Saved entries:

......

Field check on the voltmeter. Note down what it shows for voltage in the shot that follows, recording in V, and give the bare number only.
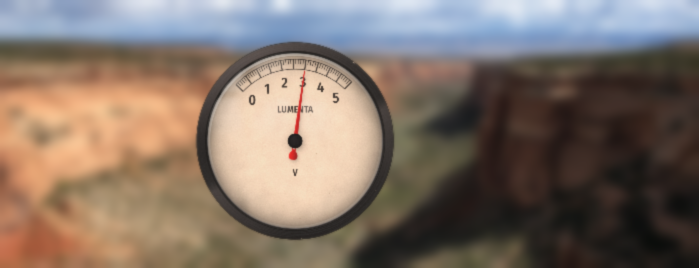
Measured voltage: 3
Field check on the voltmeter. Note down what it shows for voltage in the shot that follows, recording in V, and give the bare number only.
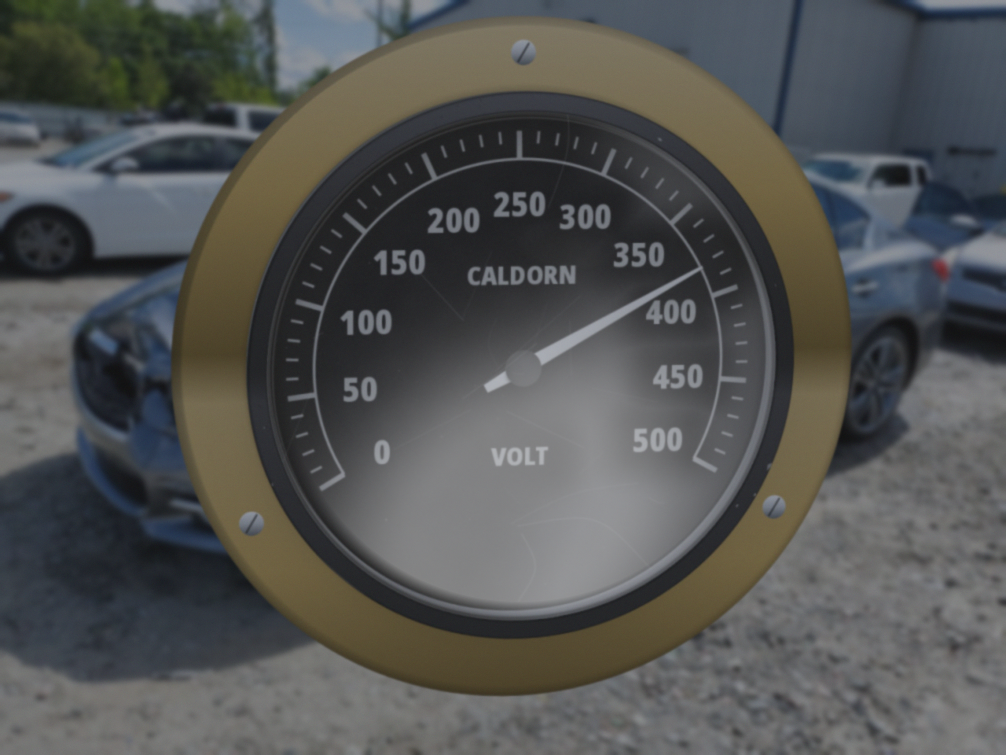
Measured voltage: 380
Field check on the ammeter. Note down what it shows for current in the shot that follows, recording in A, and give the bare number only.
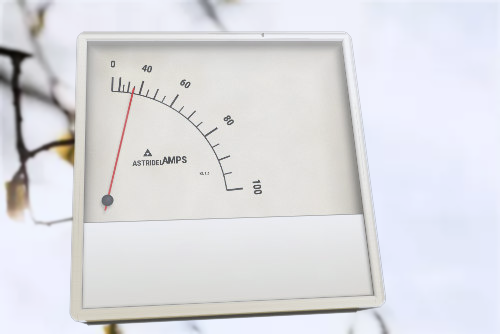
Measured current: 35
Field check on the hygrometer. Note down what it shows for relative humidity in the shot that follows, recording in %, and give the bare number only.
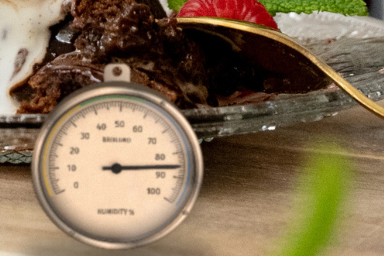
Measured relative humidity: 85
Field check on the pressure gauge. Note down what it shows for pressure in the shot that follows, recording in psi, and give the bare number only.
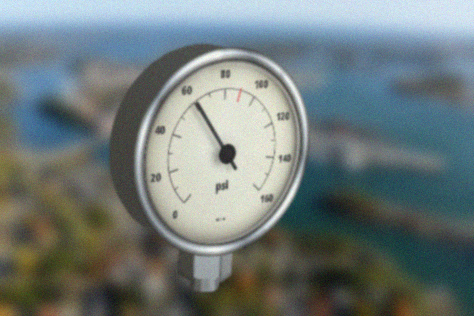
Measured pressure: 60
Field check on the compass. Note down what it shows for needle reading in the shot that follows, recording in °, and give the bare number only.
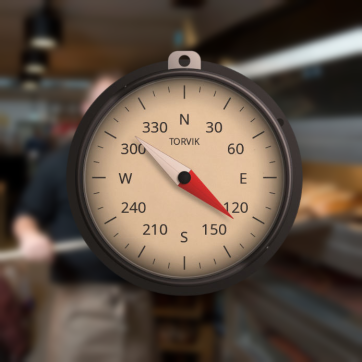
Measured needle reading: 130
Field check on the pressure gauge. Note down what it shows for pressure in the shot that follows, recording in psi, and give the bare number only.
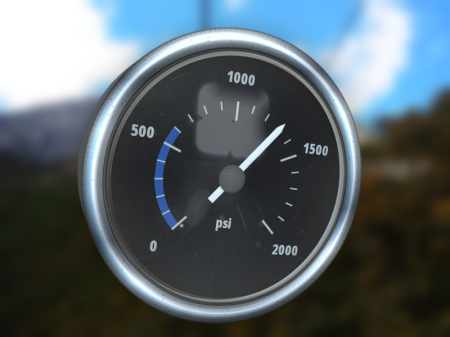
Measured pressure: 1300
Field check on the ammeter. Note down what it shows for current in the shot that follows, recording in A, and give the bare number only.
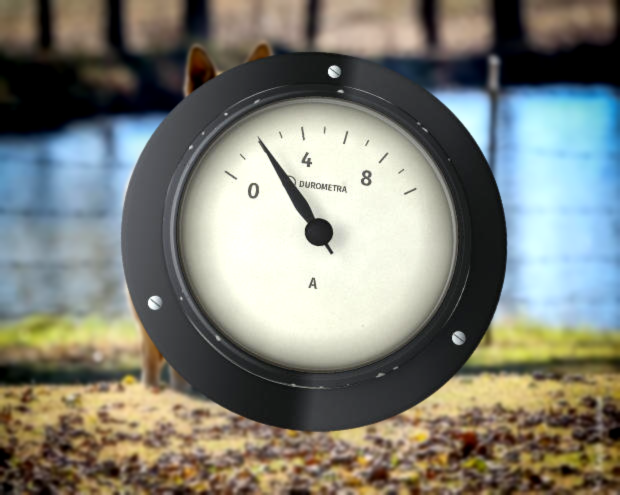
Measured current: 2
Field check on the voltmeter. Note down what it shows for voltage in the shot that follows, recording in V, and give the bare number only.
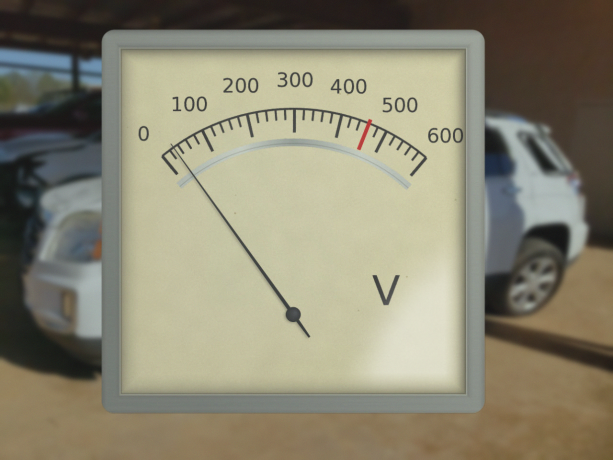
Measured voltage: 30
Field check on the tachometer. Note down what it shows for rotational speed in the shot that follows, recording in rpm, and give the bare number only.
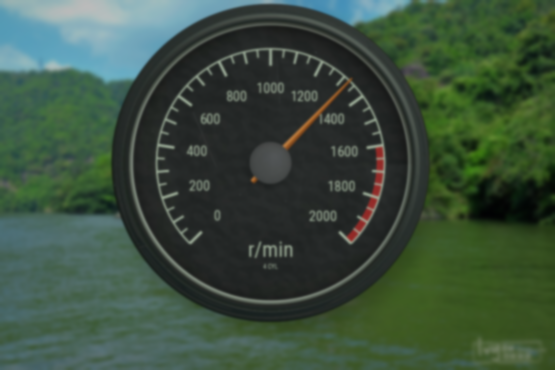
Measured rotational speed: 1325
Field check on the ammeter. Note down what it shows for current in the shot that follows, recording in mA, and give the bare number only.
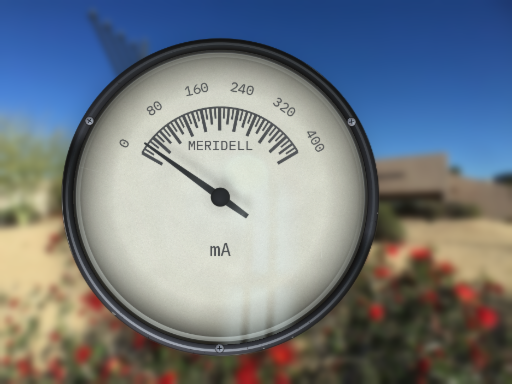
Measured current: 20
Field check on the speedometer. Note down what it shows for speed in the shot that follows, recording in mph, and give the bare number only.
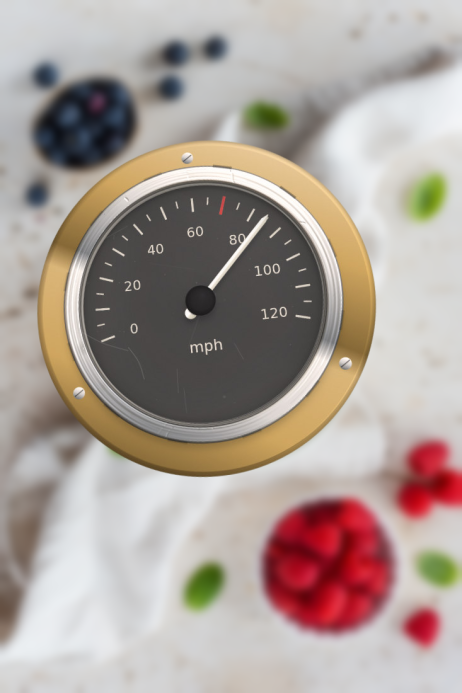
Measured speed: 85
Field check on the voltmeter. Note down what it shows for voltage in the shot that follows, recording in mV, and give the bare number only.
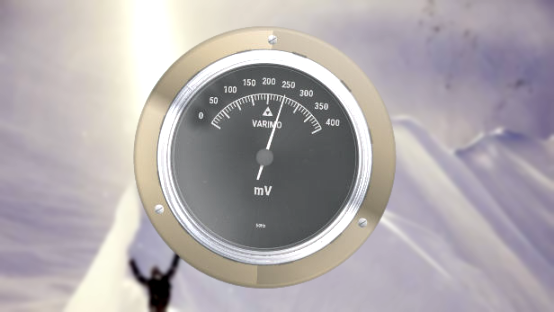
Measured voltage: 250
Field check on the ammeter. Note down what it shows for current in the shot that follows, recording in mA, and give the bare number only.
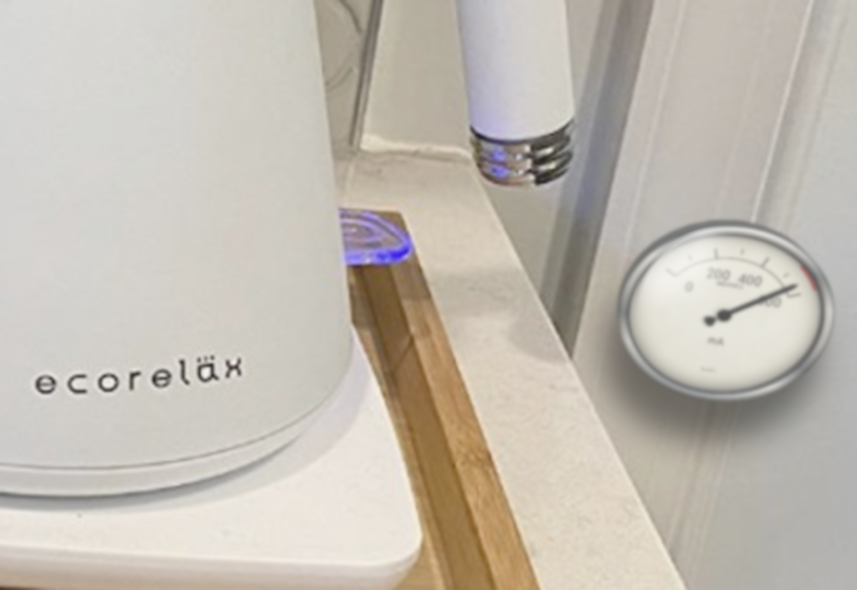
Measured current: 550
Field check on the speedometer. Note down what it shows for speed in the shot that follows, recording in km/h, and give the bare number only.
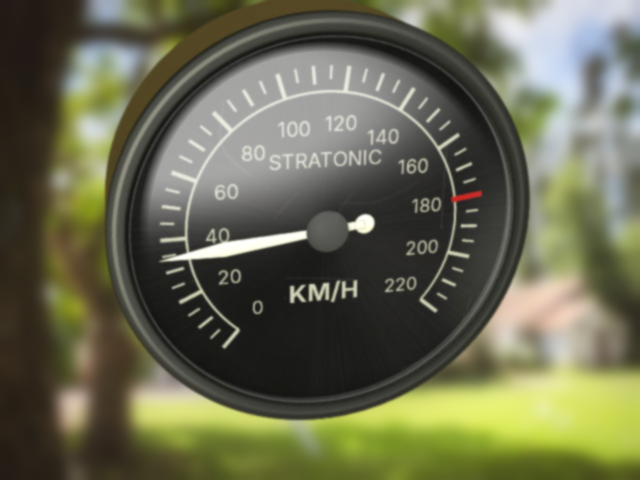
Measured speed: 35
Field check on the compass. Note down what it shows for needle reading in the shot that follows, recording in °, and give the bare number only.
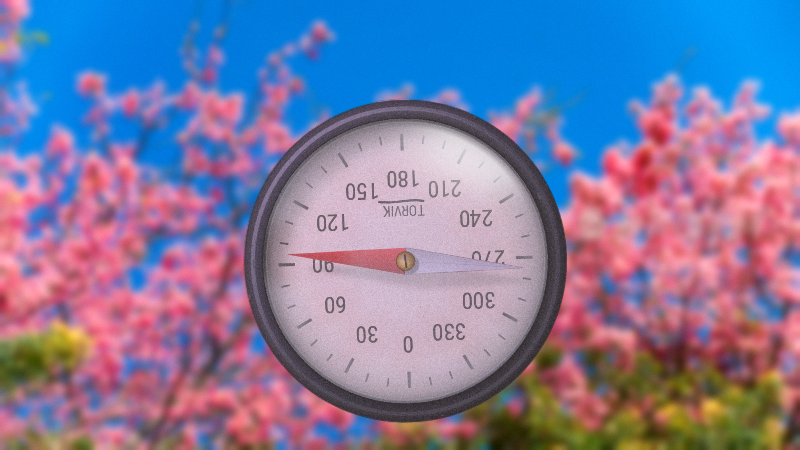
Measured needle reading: 95
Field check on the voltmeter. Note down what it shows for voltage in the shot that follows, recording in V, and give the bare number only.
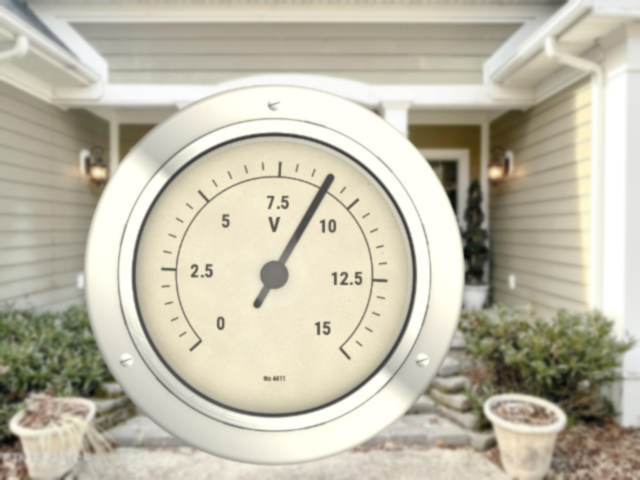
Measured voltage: 9
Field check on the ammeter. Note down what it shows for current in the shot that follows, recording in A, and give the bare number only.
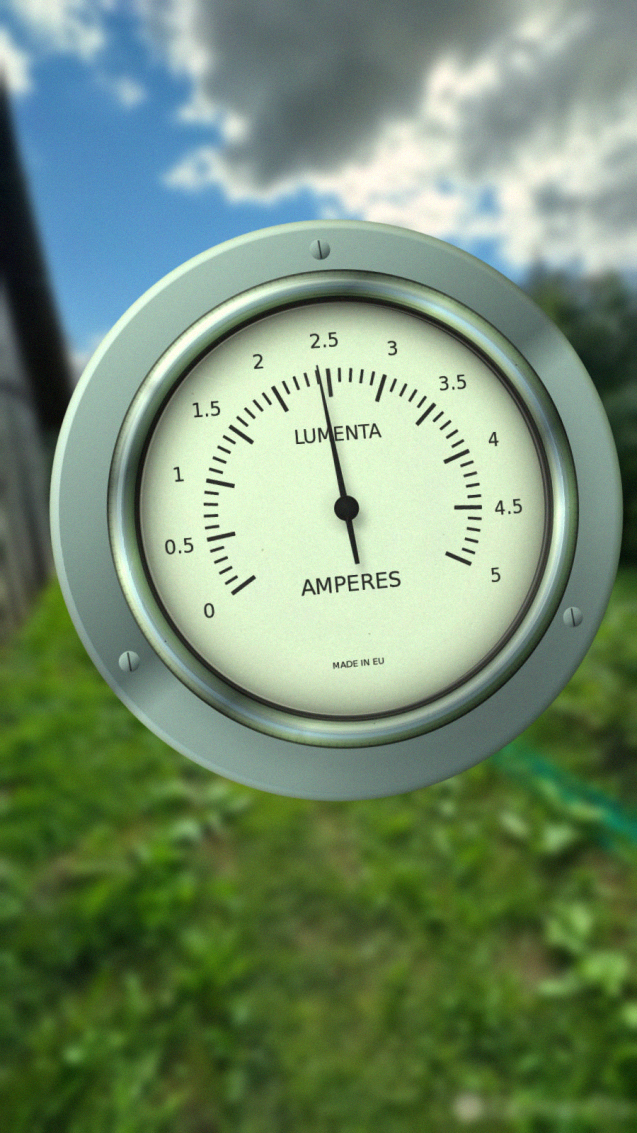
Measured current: 2.4
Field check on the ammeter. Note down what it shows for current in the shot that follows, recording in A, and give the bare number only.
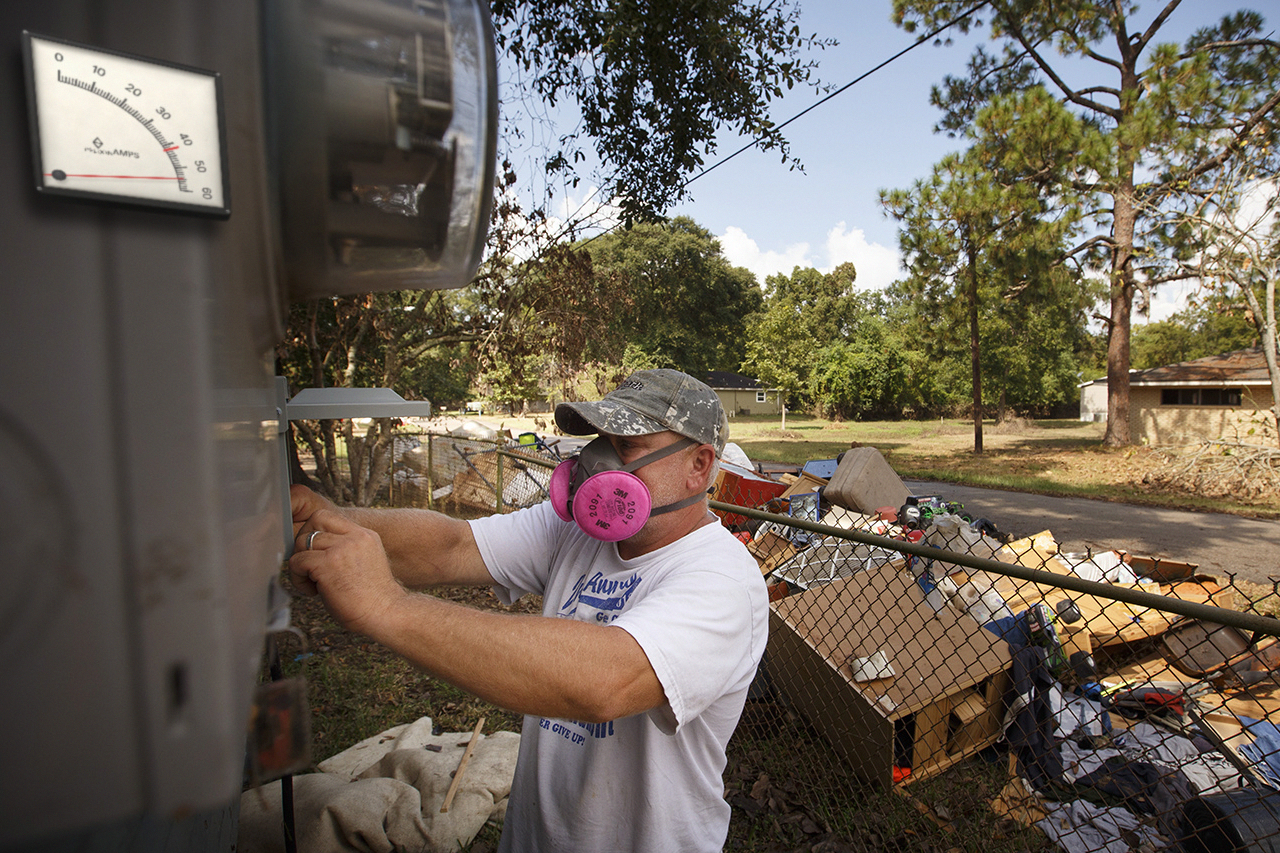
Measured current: 55
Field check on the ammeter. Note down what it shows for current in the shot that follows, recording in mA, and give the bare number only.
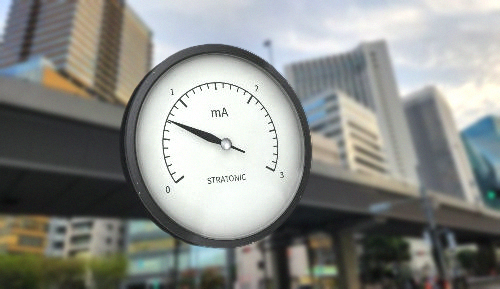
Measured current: 0.7
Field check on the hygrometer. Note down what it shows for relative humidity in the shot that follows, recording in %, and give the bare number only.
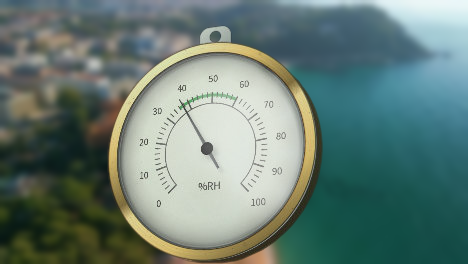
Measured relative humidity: 38
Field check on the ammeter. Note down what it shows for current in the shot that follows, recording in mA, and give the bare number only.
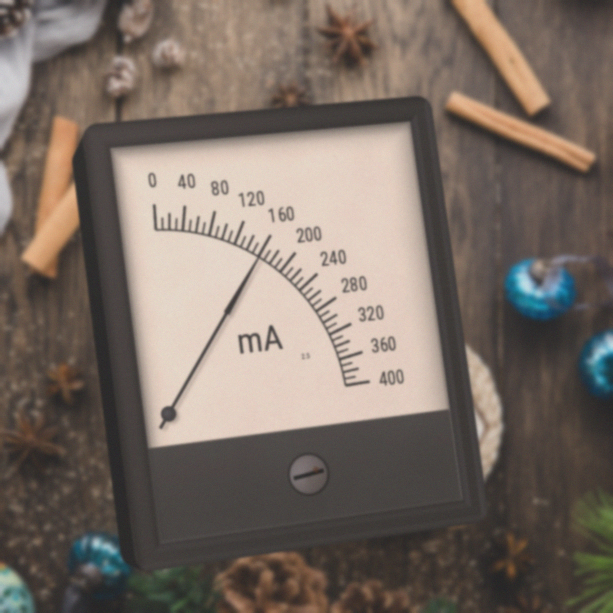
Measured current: 160
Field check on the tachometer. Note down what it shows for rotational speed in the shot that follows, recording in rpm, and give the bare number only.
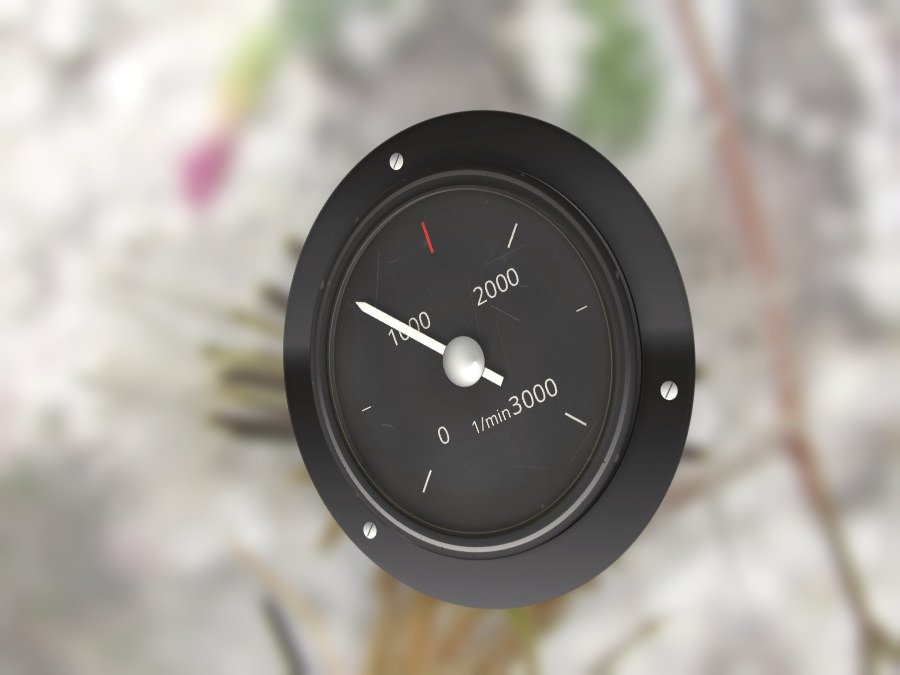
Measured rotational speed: 1000
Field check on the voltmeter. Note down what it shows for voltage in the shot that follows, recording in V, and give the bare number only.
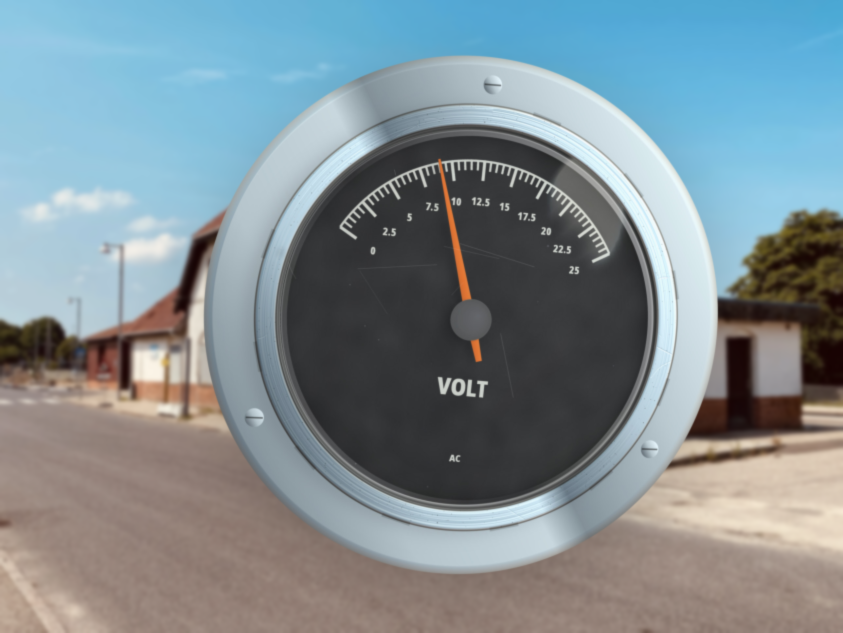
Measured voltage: 9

......

Reproduce every item above word for word, leaving out the pictures.

Field check on the voltmeter. Note down what it shows for voltage in the shot that follows, recording in V, and give the bare number only.
Measured voltage: 3
Field check on the voltmeter. Note down what it shows for voltage in the shot that follows, recording in V, and give the bare number only.
Measured voltage: 380
Field check on the ammeter. Note down what it shows for current in the shot that follows, recording in A, and give the bare number only.
Measured current: 35
Field check on the hygrometer. Note down what it shows for relative humidity in the shot that follows, recording in %, and give the bare number only.
Measured relative humidity: 85
Field check on the pressure gauge. Note down what it shows for pressure in the shot that follows, recording in psi, and give the bare number only.
Measured pressure: 60
Field check on the compass. Note down what it shows for needle reading in the shot that follows, recording in °, and give the bare number only.
Measured needle reading: 130
Field check on the pressure gauge. Note down what it shows for pressure in the shot that follows, recording in psi, and give the bare number only.
Measured pressure: 1300
Field check on the ammeter. Note down what it shows for current in the shot that follows, recording in A, and give the bare number only.
Measured current: 2
Field check on the voltmeter. Note down what it shows for voltage in the shot that follows, recording in V, and give the bare number only.
Measured voltage: 30
Field check on the tachometer. Note down what it shows for rotational speed in the shot that follows, recording in rpm, and give the bare number only.
Measured rotational speed: 1325
Field check on the ammeter. Note down what it shows for current in the shot that follows, recording in mA, and give the bare number only.
Measured current: 20
Field check on the speedometer. Note down what it shows for speed in the shot that follows, recording in mph, and give the bare number only.
Measured speed: 85
Field check on the voltmeter. Note down what it shows for voltage in the shot that follows, recording in mV, and give the bare number only.
Measured voltage: 250
Field check on the ammeter. Note down what it shows for current in the shot that follows, recording in mA, and give the bare number only.
Measured current: 550
Field check on the speedometer. Note down what it shows for speed in the shot that follows, recording in km/h, and give the bare number only.
Measured speed: 35
Field check on the compass. Note down what it shows for needle reading in the shot that follows, recording in °, and give the bare number only.
Measured needle reading: 95
Field check on the voltmeter. Note down what it shows for voltage in the shot that follows, recording in V, and give the bare number only.
Measured voltage: 9
Field check on the ammeter. Note down what it shows for current in the shot that follows, recording in A, and give the bare number only.
Measured current: 2.4
Field check on the ammeter. Note down what it shows for current in the shot that follows, recording in A, and give the bare number only.
Measured current: 55
Field check on the ammeter. Note down what it shows for current in the shot that follows, recording in mA, and give the bare number only.
Measured current: 0.7
Field check on the hygrometer. Note down what it shows for relative humidity in the shot that follows, recording in %, and give the bare number only.
Measured relative humidity: 38
Field check on the ammeter. Note down what it shows for current in the shot that follows, recording in mA, and give the bare number only.
Measured current: 160
Field check on the tachometer. Note down what it shows for rotational speed in the shot that follows, recording in rpm, and give the bare number only.
Measured rotational speed: 1000
Field check on the voltmeter. Note down what it shows for voltage in the shot that follows, recording in V, and give the bare number only.
Measured voltage: 9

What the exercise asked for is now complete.